**Assignment:** Below are entries; copy exactly the lines from the one with "トイレを流す際に蓋を締めることでウイルスの拡散を防" through the one with "дома, а также", both included, and leave out the rest.

**Dataset entries:**
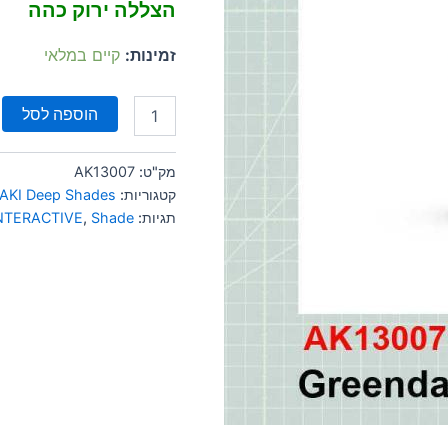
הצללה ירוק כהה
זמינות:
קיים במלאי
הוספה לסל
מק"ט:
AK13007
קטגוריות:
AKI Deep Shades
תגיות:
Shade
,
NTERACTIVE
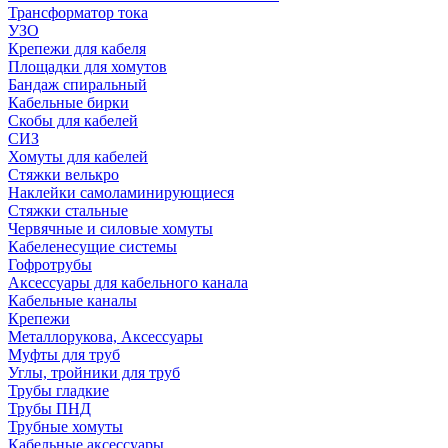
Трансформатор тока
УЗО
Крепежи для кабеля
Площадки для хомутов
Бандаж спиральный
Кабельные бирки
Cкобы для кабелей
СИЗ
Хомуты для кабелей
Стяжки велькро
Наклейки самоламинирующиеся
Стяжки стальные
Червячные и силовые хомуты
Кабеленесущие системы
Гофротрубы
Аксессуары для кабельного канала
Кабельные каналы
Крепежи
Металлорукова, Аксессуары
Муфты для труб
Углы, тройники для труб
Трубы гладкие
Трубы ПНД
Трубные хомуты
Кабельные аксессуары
--
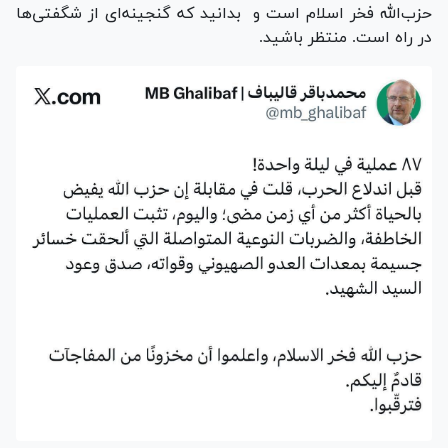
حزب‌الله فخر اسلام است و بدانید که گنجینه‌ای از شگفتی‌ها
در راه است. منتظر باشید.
---
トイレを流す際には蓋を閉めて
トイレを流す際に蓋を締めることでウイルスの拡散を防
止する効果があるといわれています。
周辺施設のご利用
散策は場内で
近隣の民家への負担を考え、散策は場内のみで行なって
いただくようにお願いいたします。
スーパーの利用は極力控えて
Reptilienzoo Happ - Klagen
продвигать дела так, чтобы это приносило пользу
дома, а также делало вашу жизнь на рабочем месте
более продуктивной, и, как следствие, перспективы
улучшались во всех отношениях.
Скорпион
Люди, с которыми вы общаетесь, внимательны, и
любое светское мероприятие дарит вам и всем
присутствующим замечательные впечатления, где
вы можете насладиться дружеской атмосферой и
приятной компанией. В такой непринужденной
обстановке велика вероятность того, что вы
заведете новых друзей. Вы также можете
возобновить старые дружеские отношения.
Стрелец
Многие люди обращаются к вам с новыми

**Answer to this problem:**
トイレを流す際に蓋を締めることでウイルスの拡散を防
止する効果があるといわれています。
周辺施設のご利用
散策は場内で
近隣の民家への負担を考え、散策は場内のみで行なって
いただくようにお願いいたします。
スーパーの利用は極力控えて
Reptilienzoo Happ - Klagen
продвигать дела так, чтобы это приносило пользу
дома, а также делало вашу жизнь на рабочем месте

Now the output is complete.